La 70esima edizione dei Nastri d’Argento (premi assegnati dal Sindacato Nazionale Giornalisti Cinematografici) ha visto La Pazza Gioia di Paolo Virzì vincere i premi più importanti: Miglior Film, Migliore Attrice (Micaela Ramazzotti e Valeria Bruni Tedeschi), Miglior Sceneggiatura e Migliori Costumi.

Il film di Virzì racconta la storia di due donne diversissime accomunate dal fatto di essere rinchiuse in un istituto psichiatrico. Le due protagoniste hanno vinto entrambe il premio come Migliore Attrice in quanto, come sa chi ha visto il film, le loro interpretazioni non possono essere scisse ma sono in realtà una prova attoriale unica che ha permesso alla pellicola di vincere il premio come Miglior Film. Come dice il regista “senza di loro non sarebbe stato lo stesso”.

Micaela Ramazzotti e Paolo Virzì ai Nastri d'Argento 2106

Micaela Ramazzotti e Paolo Virzì ai Nastri d’Argento 2106

Il premio come Miglior Attore Protagonista lo porta a casa invece Stefano Accorsi per il film Veloce Come Il Vento di Matteo Rovere, nel quale interpreta un ex pilota tossicodipendente, ruolo ben diverso da quelli che gli vediamo impersonare solitamente e nel quale dimostra definitivamente di essere un grande attore.

Veloce Come Il Vento (Miglior Attore Protagonista ai Nastri d'Argento)

Veloce Come Il Vento (Miglior Attore Protagonista ai Nastri d’Argento)

Il film ad aver vinto più premi dopo La Pazza Gioia è stato Lo Chiamavano Jeeg Robot di Gabriele Mainetti, che ha vinto come Miglior Esordio e per il quale Luca Marinelli ha conquistato la statuetta come Miglior Attore Non Protagonista.

Marinelli che ha partecipato anche al film postumo di Claudio Caligari Non Essere Cattivo, premiato come Miglior Film dell’Anno dal Sindacato dei Critici.

Il film di Caligari, che è bellissimo e vi consiglio di recuperare, ha finalmente vinto un premio meritatissimo e Marinelli, insieme al co-protagonista Alessandro Broghi, si è portato a casa anche il premio Personaggio dell’anno Persol Nastri d’Argento.

Non Essere Cattivo (Miglior Film dell'Anno ai Nastri d'Argento)

Non Essere Cattivo (Miglior Film dell’Anno ai Nastri d’Argento)

La Migliore Attrice Non Protagonista è Greta Scarano per il film Suburra di Stefano Sollima (creatore delle serie Romanzo Criminale Gomorra) mentre Matilde De Angelis, giovanissima e bravissima co-protagonista di Accorsi in Veloce Come Il Vento si aggiudica il Premio Biraghi insieme al cast di Un Bacio di Ivan Cotroneo.

Menzione anche per Perfetti Sconosciuti di Paolo Genovese che è la Migliore Commedia dell’anno, dopo aver vinto come Miglior Film ai David di Donatello, e il cui cast si aggiudica il premio come Miglior Ensemble.

Perfetti Sconosciuti (Miglior Commedia ai Nastri d'Argento)

Perfetti Sconosciuti (Miglior Commedia ai Nastri d’Argento)

Questi premi dimostrano come il cinema italiano stia cambiando in positivo riuscendo a sfornare dei film molto diversi tra loro, senza puntare solamente su commedie all’italiana e film drammatici, ma spaziando tra generi diversi e riuscendo a garantire una varietà di proposte che può solo giovare al movimento cinematografico del nostro Paese.
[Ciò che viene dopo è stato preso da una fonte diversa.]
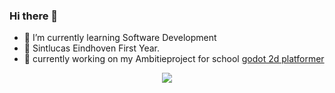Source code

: ### Hi there 👋

- 🌱 I’m currently learning Software Development
- 🏫 Sintlucas Eindhoven First Year.
- 🏫 currently working on my Ambitieproject for school <a href="[url](https://github.com/DeanLemans/2d-platformer-godot)">godot 2d platformer</a> 



<div id="header" align="center">
  <img src="https://media.giphy.com/media/enj50kao8gMfu/giphy.gif"/>
</div>
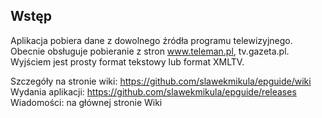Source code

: ## Wstęp ##

Aplikacja pobiera dane z dowolnego źródła programu telewizyjnego. Obecnie obsługuje pobieranie z stron www.teleman.pl, tv.gazeta.pl. Wyjściem jest prosty format tekstowy lub format XMLTV.

Szczegóły na stronie wiki: https://github.com/slawekmikula/epguide/wiki
Wydania aplikacji: https://github.com/slawekmikula/epguide/releases
Wiadomości: na głównej stronie Wiki

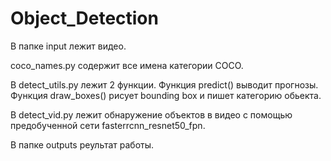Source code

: # Object_Detection 
В папке input лежит видео.

coco_names.py  содержит все имена  категории COCO.

В detect_utils.py лежит 2 функции. Функция predict() выводит прогнозы. Функция draw_boxes() рисует bounding box и пишет категорию обьекта.

В detect_vid.py лежит обнаружение объектов в видео с помощью предобученной сети fasterrcnn_resnet50_fpn.

В папке outputs реультат работы.
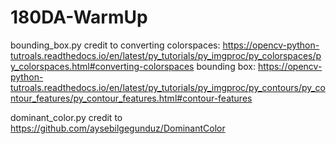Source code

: # 180DA-WarmUp

bounding_box.py credit to 
converting colorspaces: https://opencv-python-tutroals.readthedocs.io/en/latest/py_tutorials/py_imgproc/py_colorspaces/py_colorspaces.html#converting-colorspaces 
bounding box: https://opencv-python-tutroals.readthedocs.io/en/latest/py_tutorials/py_imgproc/py_contours/py_contour_features/py_contour_features.html#contour-features 

dominant_color.py credit to 
https://github.com/aysebilgegunduz/DominantColor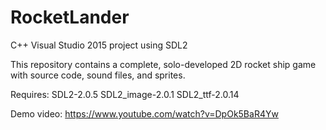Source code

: # RocketLander
C++ Visual Studio 2015 project using SDL2

This repository contains a complete, solo-developed 2D rocket ship game with source code, sound files, and sprites.

Requires:
SDL2-2.0.5
SDL2_image-2.0.1
SDL2_ttf-2.0.14

Demo video:
https://www.youtube.com/watch?v=DpOk5BaR4Yw
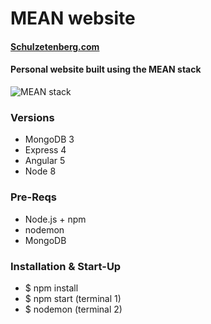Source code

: # MEAN website
#### [Schulzetenberg.com](http://schulzetenberg.com)

#### Personal website built using the MEAN stack
![MEAN stack](http://codecondo.com/wp-content/uploads/2015/08/7-Features-of-MEAN-Stack_785.png)

### Versions
  - MongoDB 3
  - Express 4
  - Angular 5
  - Node 8

### Pre-Reqs
  - Node.js + npm
  - nodemon
  - MongoDB

### Installation & Start-Up
  - $ npm install
  - $ npm start (terminal 1)
  - $ nodemon (terminal 2)
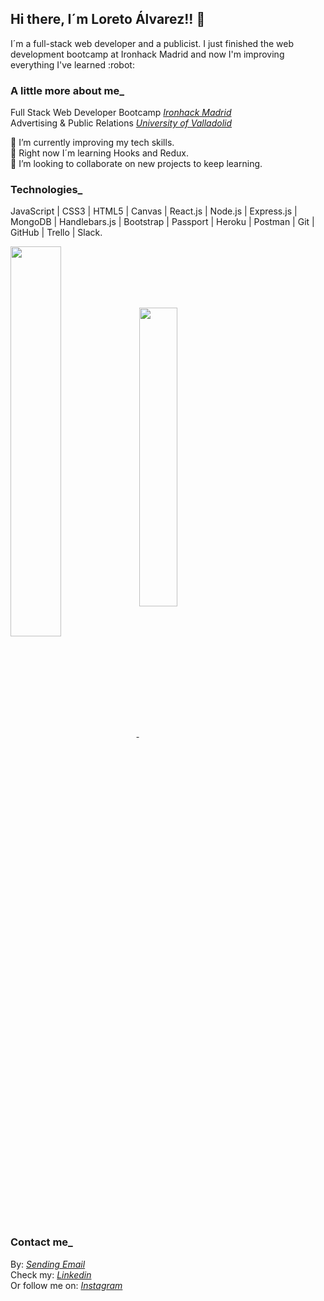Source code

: ## Hi there, I´m Loreto Álvarez!! 👋 
<p>I´m a full-stack web developer and a publicist. I just finished the web development bootcamp at Ironhack Madrid and now I'm improving everything I've learned :robot: </p>

### A little more about me_
Full Stack Web Developer Bootcamp <i><a href="https://www.ironhack.com/es">Ironhack Madrid</a></i> </br>
Advertising & Public Relations <i><a href="https://www.uva.es/export/sites/uva/">University of Valladolid</a></i> <br />

:muscle: I’m currently improving my tech skills. </br>
🌱 Right now I´m learning Hooks and Redux. </br>
👯 I’m looking to collaborate on new projects to keep learning.

### Technologies_

JavaScript | CSS3 | HTML5 | Canvas | React.js | Node.js | Express.js | MongoDB | Handlebars.js | Bootstrap | Passport | Heroku | Postman | Git | GitHub | Trello | Slack.

<a href="https://github.com/anuraghazra/github-readme-stats">
  <img align="center" width="40%" src="https://github-readme-stats.vercel.app/api?username=loretoavoces&show_icons=true&theme=nightowl" />
</a>
<a href="https://github.com/anuraghazra/convoychat">
  <img align="center" width="35%" src="https://github-readme-stats.vercel.app/api/top-langs/?username=loretoavoces&layout=compact&theme=nightowl" />
</a>

### Contact me_
By: <i><a href = "mailto: loretoavoces@gmail.com">Sending Email</a></i> <br />
Check my: <i><a href="https://www.linkedin.com/in/loreto-alvarez-voces/">Linkedin</a></i> </br>
Or follow me on: <i><a href="https://www.instagram.com/loretoavoces/">Instagram</a></i> 


<!--
**loretoavoces/loretoavoces** is a ✨ _special_ ✨ repository because its `README.md` (this file) appears on your GitHub profile.

Here are some ideas to get you started:

- 🔭 I’m currently working on ...
- 🌱 I’m currently learning ...
- 👯 I’m looking to collaborate on ...
- 🤔 I’m looking for help with ...
- 💬 Ask me about ...
- 📫 How to reach me: ...
- 😄 Pronouns: ...
- ⚡ Fun fact: ...
-->
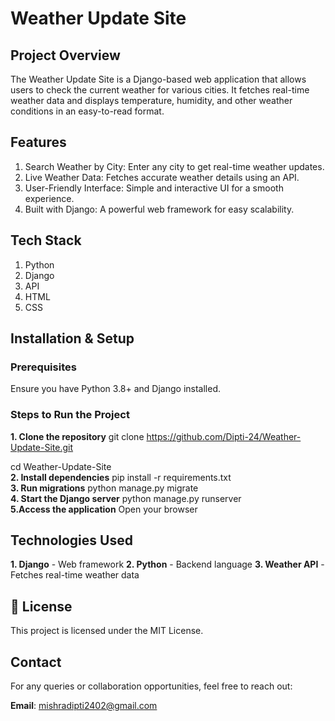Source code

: # Weather Update Site

## Project Overview

The Weather Update Site is a Django-based web application that allows users to check the current weather for various cities. It fetches real-time weather data and displays temperature, humidity, and other weather conditions in an easy-to-read format.

## Features

1. Search Weather by City: Enter any city to get real-time weather updates.
2. Live Weather Data: Fetches accurate weather details using an API.
3. User-Friendly Interface: Simple and interactive UI for a smooth experience.
4. Built with Django: A powerful web framework for easy scalability.

## Tech Stack
1. Python
2. Django
3. API
4. HTML
5. CSS

## Installation & Setup

### Prerequisites

Ensure you have Python 3.8+ and Django installed.

### Steps to Run the Project
**1. Clone the repository**
git clone https://github.com/Dipti-24/Weather-Update-Site.git  

cd Weather-Update-Site  
**2. Install dependencies**
pip install -r requirements.txt  
**3. Run migrations**
python manage.py migrate  
**4. Start the Django server**
python manage.py runserver  
**5.Access the application**
Open your browser 

## Technologies Used
**1. Django** - Web framework
**2. Python**  - Backend language
**3. Weather API**  - Fetches real-time weather data

## 🔗 License
This project is licensed under the MIT License.

## Contact
For any queries or collaboration opportunities, feel free to reach out:

**Email**: mishradipti2402@gmail.com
Merito oltre che dei registi anche dei produttori come Pietro Valsecchi (Miglior Produttore dell’anno), il quale riesce a spaziare dai film di Checco Zalone a quello dei The Pills, o come lo stesso Mainetti che ha prodotto il suo film.

Lo Chiamavano Jeeg Robot (Miglior Esordio ai Nastri d'Argento)
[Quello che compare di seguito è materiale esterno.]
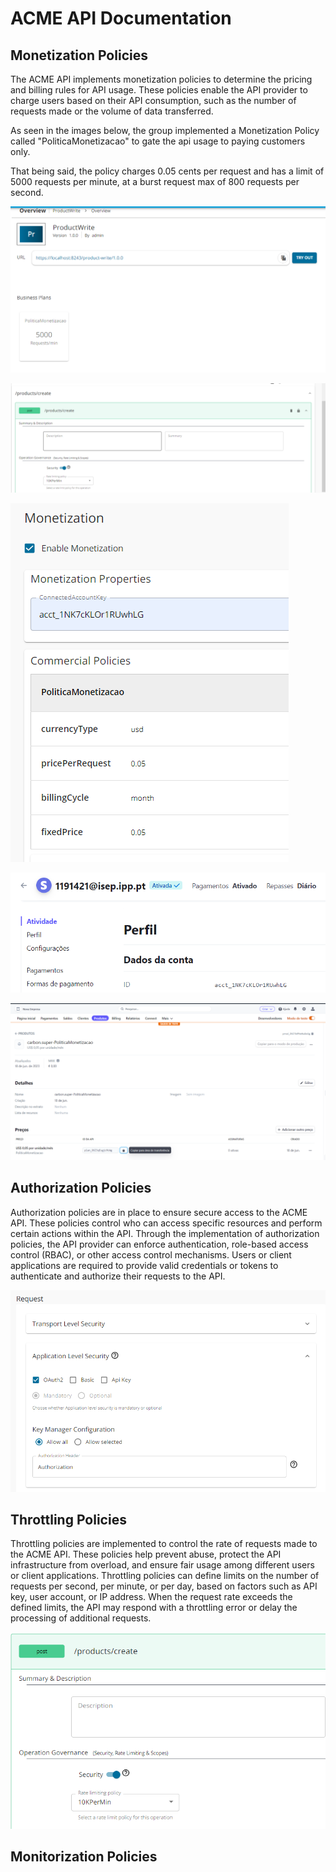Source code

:# ACME API Documentation

## Monetization Policies

The ACME API implements monetization policies to determine the pricing and billing 
rules for API usage. 
These policies enable the API provider to charge users based on their API consumption,
such as the number of requests made or the volume of data transferred.

As seen in the images below, the group implemented a Monetization Policy called "PoliticaMonetizacao" to
gate the api usage to paying customers only.

That being said, the policy charges 0.05 cents per request and has a limit of 5000 requests
per minute, at a burst request max of 800 requests per second.

![Product Write Overview](./images/ProductWriteOverview.png)

![Product Write Resources](./images/ProductWriteResources.png)

![Product Write Monetization](./images/ProductWriteMonetization.png)

![Stripe Connected Account](./images/StripeConnectedAccount.png)

![Stripe Dashboard Policy](./images/StripePolitica.png)

## Authorization Policies

Authorization policies are in place to ensure secure access to the ACME API. 
These policies control who can access specific resources and perform certain 
actions within the API. Through the implementation of authorization policies, 
the API provider can enforce authentication, role-based access control (RBAC), 
or other access control mechanisms. Users or client applications are required to 
provide valid credentials or tokens to authenticate and authorize their requests to 
the API.


![Authorization Policy](./images/Authorization.png)


## Throttling Policies

Throttling policies are implemented to control the rate of requests made to 
the ACME API. These policies help prevent abuse, protect the API infrastructure 
from overload, and ensure fair usage among different users or client applications. 
Throttling policies can define limits on the number of requests per second, 
per minute, or per day, based on factors such as API key, user account, or 
IP address. When the request rate exceeds the defined limits, the API may respond 
with a throttling error or delay the processing of additional requests.


![Throttling Policy](./images/ThrottlingPolicy.png)


## Monitorization Policies

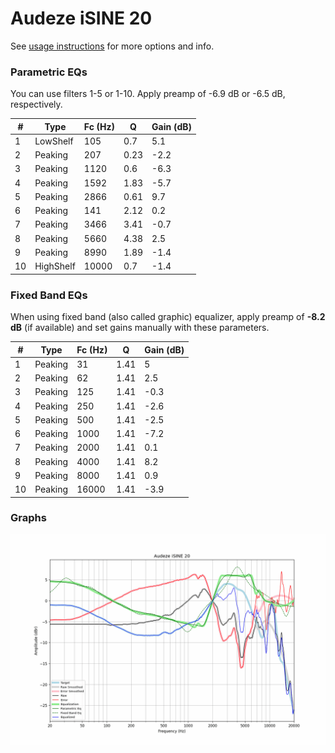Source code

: # Audeze iSINE 20
See [usage instructions](https://github.com/jaakkopasanen/AutoEq#usage) for more options and info.

### Parametric EQs
You can use filters 1-5 or 1-10. Apply preamp of -6.9 dB or -6.5 dB, respectively.

|   # | Type      |   Fc (Hz) |    Q |   Gain (dB) |
|-----|-----------|-----------|------|-------------|
|   1 | LowShelf  |       105 | 0.7  |         5.1 |
|   2 | Peaking   |       207 | 0.23 |        -2.2 |
|   3 | Peaking   |      1120 | 0.6  |        -6.3 |
|   4 | Peaking   |      1592 | 1.83 |        -5.7 |
|   5 | Peaking   |      2866 | 0.61 |         9.7 |
|   6 | Peaking   |       141 | 2.12 |         0.2 |
|   7 | Peaking   |      3466 | 3.41 |        -0.7 |
|   8 | Peaking   |      5660 | 4.38 |         2.5 |
|   9 | Peaking   |      8990 | 1.89 |        -1.4 |
|  10 | HighShelf |     10000 | 0.7  |        -1.4 |

### Fixed Band EQs
When using fixed band (also called graphic) equalizer, apply preamp of **-8.2 dB** (if available) and set gains manually with these parameters.

|   # | Type    |   Fc (Hz) |    Q |   Gain (dB) |
|-----|---------|-----------|------|-------------|
|   1 | Peaking |        31 | 1.41 |         5   |
|   2 | Peaking |        62 | 1.41 |         2.5 |
|   3 | Peaking |       125 | 1.41 |        -0.3 |
|   4 | Peaking |       250 | 1.41 |        -2.6 |
|   5 | Peaking |       500 | 1.41 |        -2.5 |
|   6 | Peaking |      1000 | 1.41 |        -7.2 |
|   7 | Peaking |      2000 | 1.41 |         0.1 |
|   8 | Peaking |      4000 | 1.41 |         8.2 |
|   9 | Peaking |      8000 | 1.41 |         0.9 |
|  10 | Peaking |     16000 | 1.41 |        -3.9 |

### Graphs
![](./Audeze%20iSINE%2020.png)
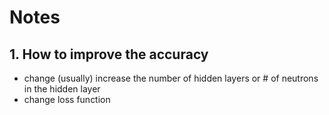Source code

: # Notes

## 1. How to improve the accuracy
  - change (usually) increase the number of hidden layers or # of neutrons in the hidden layer
  - change loss function
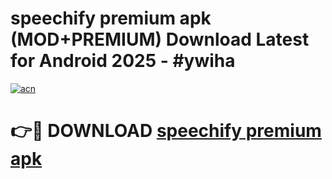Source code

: # speechify premium apk (MOD+PREMIUM) Download Latest for Android 2025 - #ywiha

[![acn](https://github.com/user-attachments/assets/0f9c940e-d8b0-45ae-aac7-cd30a18b3e1c)](https://apps.libra.edu.pl/?title=speechify_premium_apk&ref=7FE)

# 👉🔴 DOWNLOAD [speechify premium apk](https://apps.libra.edu.pl/?title=speechify_premium_apk&ref=2FE)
Lo Chiamavano Jeeg Robot (Miglior Esordio ai Nastri d’Argento)

Si intravede una luce nel cinema italiano che ci fa ben sperare per il prossimo futuro. Per quanto, purtroppo, non vedremo più un nuovo film di Claudio Caligari, notiamo che ci sono dei registi esordienti giovani come Mainetti che possono fare tanto nei prossimi anni.